Madame Irene Adler is a Femme Fatale Archetype

Although Irene Adler is a minor character in “A Scandal in Bohemia” by Conan Dolye, she is described as a femme fatale archetype, which is a cliche of detective fiction. Ironically, her name means “peace” in Greek, which is not what she is to Sherlock Holmes and Watson throughout the short story as his intellectual rival. Within the first page, she is described as “dubious” and the only woman to oppose Holmes. This single detail establishes the power at play against the detective. Holmes is sure of her strong intelligence and will. He states, “She has the face of the most beautiful of women, and the mind of the most resolute of men.” (Doyle, 8) Two characteristics of a femme fatale are seductiveness and to disrupt the patriarchy, causing men to panic. In this quote, Holmes explicitly states that she is very beautiful and that she is cunning, painting Adler as the stereotypical villain-esc femme fatale. 


Mid-way through the story, Adler hurriedly gets married. This action does not align with marriage standards of the time, however the cultural and social expectation that when married, a woman can not own property; therefore the incriminating picture Adler is hiding would technically be her husband’s. Legally, the highly sought after picture is no longer Adler’s after marriage. This is a strategic move on femme fatale Adler’s part; seducing a man to marry her just to use him as jailbait. Also, Adler crossdresses as a man, which is defintutally not the norm in the Victorian Era. Adler’s marriage and crossdressing separates her from any other woman (not that there are any in the stories we read, other than another bride), furthering her as a femme fatale by challenging social concepts. 

Even though Holmes solves the case (which is very Victorian happy ending of him), Adler still gets the best of him, hence her degrading nickname “the woman.” Watson says of Holmes, “He used to make merry over the cleverness of women, but I have not heard him do it of late.” (Doyle, 19) In this quote Watson tells us that Holmes has a specific image of women and often made fun of women’s intelligence. The seductive, daring Adler broke his image. To Holmes, Irene Adler is a dangerous woman that breaks the mold of what he and most of society believes of women, and is therefore her intelligence (and by extension existence) is a threat to his reputation as a detective and man. 
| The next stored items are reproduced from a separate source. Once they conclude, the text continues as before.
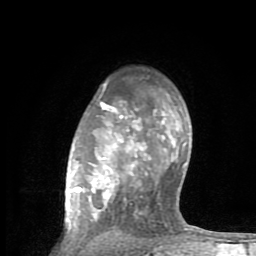
Breast MRI (dynamic contrast-enhanced), one axial slice; slice 62 of 80 in the series (ordered by position); cropped to one breast; dynamic contrast-enhanced series, time point 2 of 8 at this slice position (early post-contrast); 1.5 T; TE 2.6 ms, TR 6 ms; 256 × 256 image matrix. Female patient.
Structures marked on this image (semi-automatically segmented with operator editing):
- enhancing-tissue mask used for the functional tumour volume (all voxels passing the contrast-enhancement thresholds inside the analysis volume; usually the tumour): bounding box <69,84,200,243> (left, top, right, bottom; pixels)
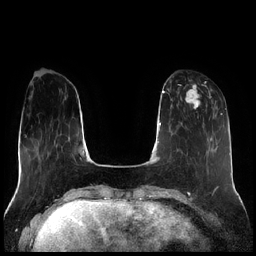
Breast MRI (dynamic contrast-enhanced), one axial slice; position 66 of 256 along the scan axis; dynamic contrast-enhanced series, time point 2 of 7 at this slice position (early post-contrast); 1.5 T; TE 1.9 ms, TR 4.2 ms; 0.8 mm slice thickness; 256 × 256 image matrix, field of view 320 × 320 mm. Female patient.
Annotated regions visible in this slice (semi-automatically segmented with operator editing):
- enhancing-tissue mask used for the functional tumour volume (all voxels passing the contrast-enhancement thresholds inside the analysis volume; usually the tumour): bounding box [x1, y1, x2, y2] px = [177, 83, 212, 110]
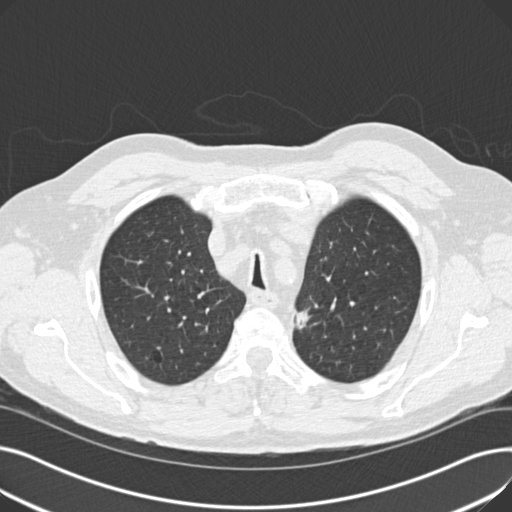
Chest CT (low-dose screening protocol), one axial image; second screening round (one year after baseline); lung window (W 1500 / L -600 HU); standard (soft-tissue) reconstruction kernel (B30f); 140 kVp; 512 × 512 image matrix. Male participant, aged 70 years at enrolment. Current smoker at enrolment.
• Expert-annotated lung lesion, bounding box (x1, y1, x2, y2) in pixels: (280, 297, 321, 340).
• The screening reader recorded 2 non-calcified nodules or masses ≥4 mm on this exam; which of them this box marks is not recorded.
• Participant outcome: lung cancer diagnosed 581 days after this screen (after the third annual screen) — mixed cell adenocarcinoma, left upper lobe, poorly differentiated (G3), stage IIB (AJCC 6th edition), 17 mm at pathology.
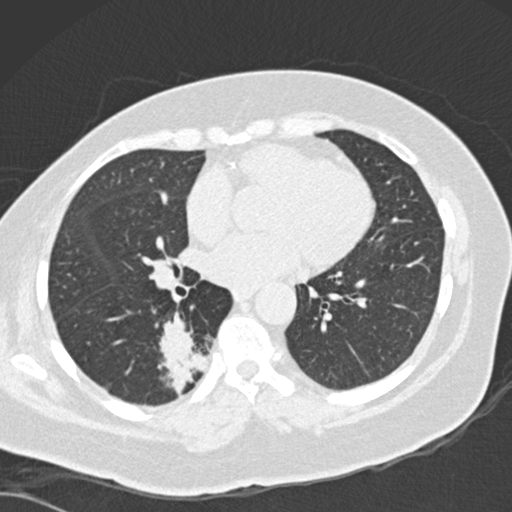
Low-dose screening chest CT, one axial slice. Position 71 of 162 along the scan axis. Reconstruction kernel B30f. Lung window (W 1500 / L -600 HU). 2 mm slice thickness. 512 × 512 image matrix, field of view 328 × 328 mm.
Outlined on this slice (manually delineated by an expert):
- lesion 1 (tumor, lower lobe of right lung): bounding box [x1, y1, x2, y2] px = [158, 311, 206, 396]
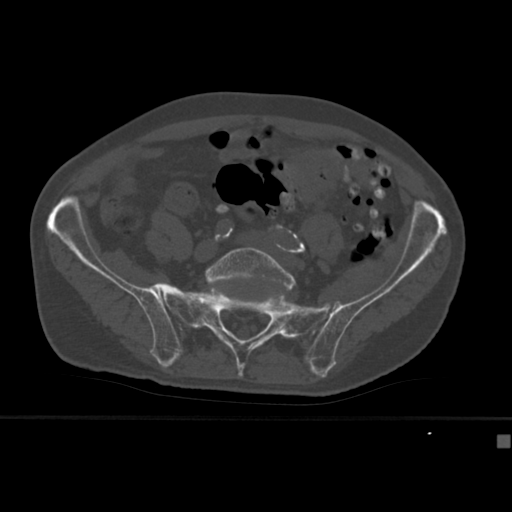
CT including the spine, one axial slice; slice 75 of 430 in the series (ordered by position); reconstruction kernel Br40s; 120 kVp; bone window (W 1800 / L 400 HU); 512 × 512 image matrix. Male patient, age 64 years. Case-level facts recorded for this patient, not image findings: primary cancer: uterus; vertebrae with lytic lesions (as recorded): T1, T4, T5, T7, L5.
Outlined on this slice (semi-automatic segmentation, software-assisted and operator-edited):
- L5 vertebra: box from (x=206, y=247) to (x=296, y=291) px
4 thoughts on “Madame Irene Adler is a Femme Fatale Archetype”

  1. I completely agree with you, I do believe that Irene Adler is painted as a femme fatale figure in the story, and I would encourage you to think about how this archetype situates her in the plot. After all, Irene Adler is just as smart (if not smarter) than Holmes, and this coupled with her independent nature as a woman results in her being vilified. Doesn’t it just make sense that a beautiful, intelligent, and independent woman would have to be the villain? After all, she was doing the opposite of what women of the time were expected to do — going as far as crossdressing, as you mention. Overall, I agree with you but would just add that looking at this through feminist theory would deepen your argument.

  2. I enjoyed your post as it fully explained Irene’s role in the story and what she represents. Specifically, the point about her getting married usually is a step back for female characters because it reverts back to the traditional mold. In this instance, her still having the picture and crossdressing showcases the power she has and further portrays the New Woman. I think it is significant that Sherlock Holmes, who is usually the one who comes out on top, is bested by a woman in this story and not another man. It would be interesting to see how a spinoff would look where Irene is the main character solving mysteries her own way.
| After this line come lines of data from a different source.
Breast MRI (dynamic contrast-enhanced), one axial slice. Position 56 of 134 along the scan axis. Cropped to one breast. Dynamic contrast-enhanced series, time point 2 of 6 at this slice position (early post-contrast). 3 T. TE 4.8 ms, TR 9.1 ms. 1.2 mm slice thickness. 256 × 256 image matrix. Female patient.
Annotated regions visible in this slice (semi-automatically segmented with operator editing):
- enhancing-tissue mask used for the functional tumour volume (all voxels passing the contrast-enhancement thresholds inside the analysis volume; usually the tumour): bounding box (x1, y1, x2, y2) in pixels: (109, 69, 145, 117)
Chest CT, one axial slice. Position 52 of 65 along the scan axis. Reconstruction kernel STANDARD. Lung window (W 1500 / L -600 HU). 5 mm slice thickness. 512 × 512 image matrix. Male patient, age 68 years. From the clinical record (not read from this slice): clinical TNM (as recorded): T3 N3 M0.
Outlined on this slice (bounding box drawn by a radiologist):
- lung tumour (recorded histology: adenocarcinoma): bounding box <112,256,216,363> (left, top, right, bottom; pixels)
  3. I Loved reading your post and I totally agree with you. To the point of one of my fellow commenters, I find it eyebrow-raising that Irene WOULD be the villain, but I digress. I wonder if reading Irene Adler through a queer lens would add any depth to this argument. The fact that she cross-dresses could be a point to build off, or a feminist lens, adding some New Women flare to the text. Overall, some really good takes.

  4. I believe your quote about Irene having “the face of the most beautiful of women, and the mind of the most resolute of men” connects really well to our conversation about homosocial desire (Doyle, 8). Sherlock was believed to not have time for things like love and women however “the woman” that entices him has both male and female attributes. Irene even dresses in a way that modern society would consider “androgynous”. Just adding to the idea that maybe just maybe this story is just about sexuality and gender appearances that exists outside the binary.